Supping with the devil

It’s an established dogma of the so-called public health movement that partnering with the alcohol industry to reduce harms is tantamount to supping with the devil. It’s not that they think you should use a long spoon, you shouldn’t even be at the meal. 

It was entirely predictable that when Public Health England (PHE) announced a partnership with Drinkaware to jointly campaign for “drink-free days” to reduce heavy drinking and promote moderate consumption, the usual anti-alcohol groups shrieked in horror.

This alarmist concern resulted in a letter sent to PHE by the Alcohol Health Alliance (AHA) signed by 50 anti-alcohol pressure groups and individuals. The concern arises from the fact Drinkaware is funded by the alcohol industry and therefore, in the view of the AHA, tainted by Big Alcohol. I defy anyone viewing the Drinkaware website to conclude it is an industry shill. The level of paranoia by these single-issue pressure groups verges on the pathological – “don’t fraternise with the enemy” is their credo!

Their view is that partnership working with the alcohol industry leads to the dilution of policies that really work and to the substitution of ineffective policies – such as education. So even though the PHE “low risk” drinking guidelines promote drinking no more than 14 units of alcohol a week interspersed by one or two alcohol-free days, and all these groups are signed up to that advice, if the alcohol industry supports it in conjunction with PHE it is tantamount to heresy. So much so professor Sir Ian Gilmore, chairman of the AHA and a key advisor to PHE, threatened to resign his post in protest. If you point a gun to your head and say: “Do as I say or I’ll shoot” you run the risk your bluff will be called, and it was. Professor Gilmore has resigned!
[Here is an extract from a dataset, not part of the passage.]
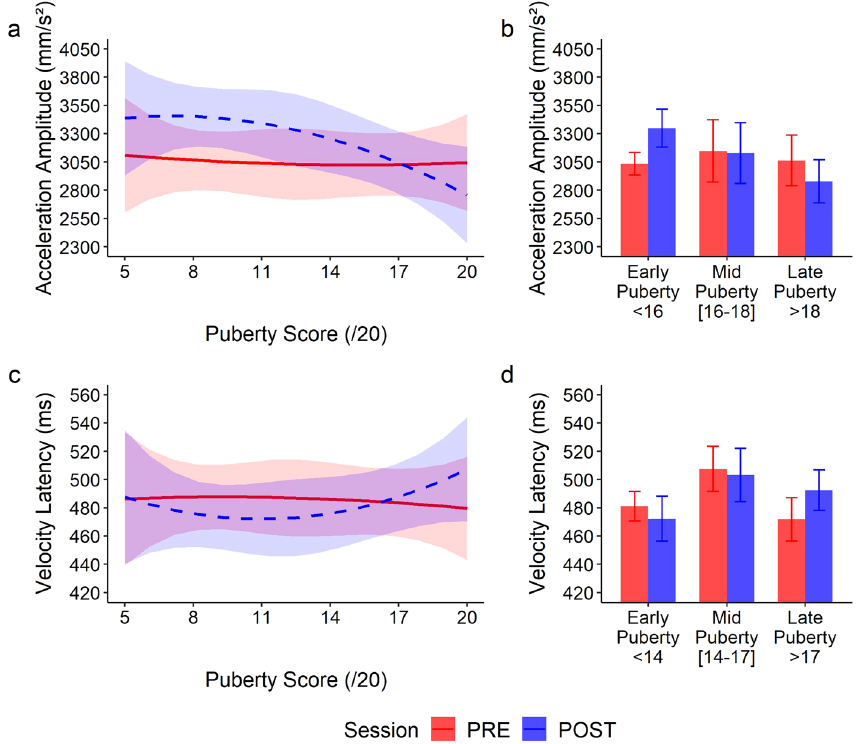
Figure 3. Evolution of the kinematics of the Reaching component of the movement before (solid red) and after (dashed blue) tool use, as a function of the puberty score. Panels ( a ) and ( c ) are representative illustrations of the polynomial fit of the data for the acceleration amplitude ( a ) and the velocity latency ( c ), with the 95% confidence interval indicated by colored areas. Puberty score did not affect the initial movement kinematics (PRE: solid red) but changed participants’ behavior after tool use (POST: dashed blue) as shown by significant interactions. ( a ) After tool-use early puberty participants displayed higher acceleration amplitude (blue line with respect to the red line); beyond mid puberty, participants reversed their kinematics patterns and displayed smaller peaks after tool use. ( c ) A pattern reversal was also observed for the latency of the wrist velocity, though opposite. For better visualization, panels ( b ) and ( d ) report three groups we computed for the same parameters based on the puberty score, the mid-puberty group being the one for which no significant modification was observed between PRE and POST in the model (cut-off scores differing for each parameter, see section “Crossing Point” below). The typical adult pattern (reduced peaks and increased latencies) emerges only in the late puberty stage, after the crossing point in the model. Error bars indicate the means ± 1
It seems to me if the AHA and its membership want to separate itself from the industry that produces the products they profess to be experts on, they will isolate themselves in an academic ivory tower and their policy prescriptions will lack any relevance to the real world in which they are enacted. This bone-headed, know-nothing approach does have one advantage, however, it enables them to make things up in their heads and ensure their own ideological purity by burying themselves deeply in the temperance rabbit hole. This immunises them from any kind of reasoned compromise with an industry they despise as comprised of capitalist bad guys engaged in a conspiracy against public health.

And, of course, the policies they describe as “best buys” for reducing alcohol-related harm are whole-population policies designed to reduce overall consumption through minimum unit pricing, tax rises and bans on advertising and promotions.
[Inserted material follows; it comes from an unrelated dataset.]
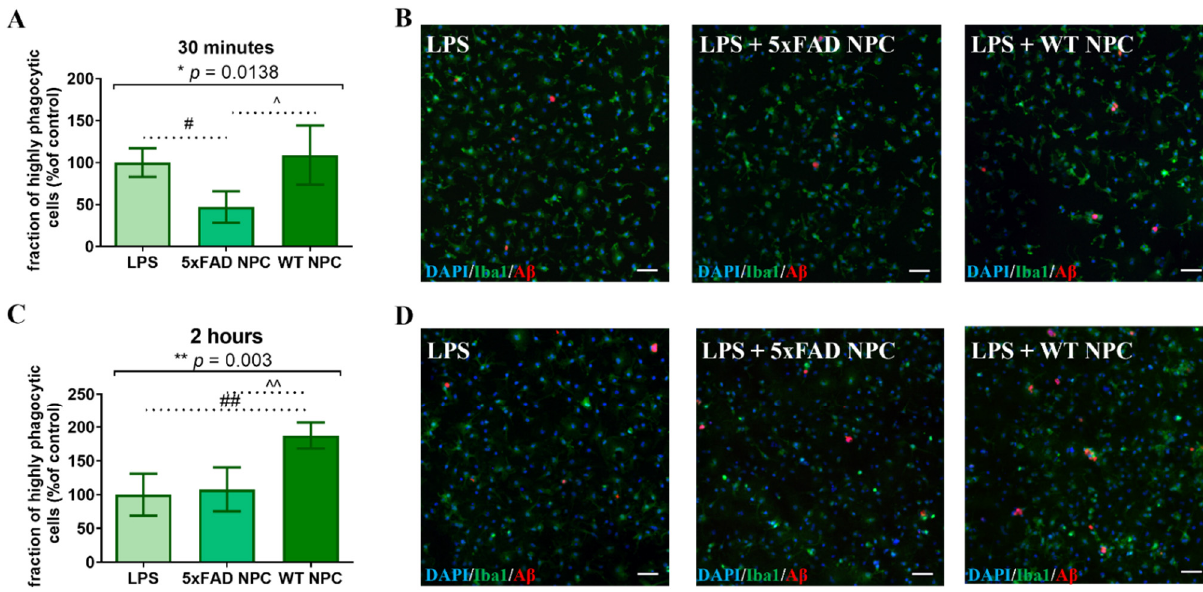
Figure 5. Dissociated SVZ explants (SVZ-NPC) from WT, but not 5xFAD mice, increase the fraction of microglia with high A β phagocytic activity. ( A ) Co-culturing of 5xFAD microglia with SVZ-NPC extracted from 5xFAD mice reduced the fraction of microglia with high A β phagocytic activity after 30 min. One-way ANOVA * p = 0.0138, post hoc analysis: 5xFAD SVZ-NPC vs. LPS # p = 0.0363, 5xFAD SVZ-NPC vs. WT SVZ-NPC ˆ p = 0.0168. The fraction of microglia with high A β phagocytic activity in LPS (control condition) served as 100%. ( B ) Representative images of microglia with high A β phagocytic activity after 30 min ( C ) Co-culturing of 5xFAD microglia with SVZ-NPC from WT mice increased the fraction of microglia with high A β phagocytic activity after 2 h. One-way ANOVA: ** p = 0.003, post hoc analysis: WT NPCs vs. 5xFAD NPC ˆˆ p = 0.0078, WT NPCs vs. LPS ## p = 0.0044. The fraction of microglia with high A β phagocytic activity in LPS (control condition) served as 100%. ( D ) Representative images of microglia with high A β -phagocytic activity after 2 h. Blue = DAPI, green = Iba1, red = A β , scale = 50 µ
Contrast this with the pragmatic approach taken at Walsall NHS Trust. It recognised a disproportionate amount of time and NHS resources were being spent on a small number of “frequent flyers” – people with alcohol problems who turned up at A&E for treatment multiple times. They identified a cohort of just ten patients who were admitted 499 times between them in six months. On average, each patient was admitted twice a week.

Walsall NHS Trust identified 38 frequent flyers whose needs were complex and varied – alcoholism, mental health, family breakdown – and by taking a joined-up approach it was able to achieve a 54% drop in alcohol-related A&E admissions and a 68% reduction in bed days. Overall the trust saved more than £250,000.

Daniel Hodgkiss, patient safety manager at Walsall NHS Trust, said: “We identified a small number of hospital patients with complex needs that were discharged only to return multiple times, which accounted for a very disproportionate number of admissions.

“This was due to a lack of cohesion between social care, mental health services, police and a range of other services. By bringing these agencies together to co-ordinate patient care, we were able to substantially reduce admissions.”


This is the kind of pragmatic approach to alcohol-harm reduction we need to see. An approach that recognises the locus of alcohol-related harms lies with a minority of drinkers, the heaviest drinking 4%, who are people with complex needs and for whom drinking is a symptom as much as a cause of their problems. Why aren’t the AHA, Alcohol Concern and Alcohol Focus Scotland championing this approach instead of throwing their dummies out of the pram because PHE has, for once, adopted a sensible, partnership approach with the industry?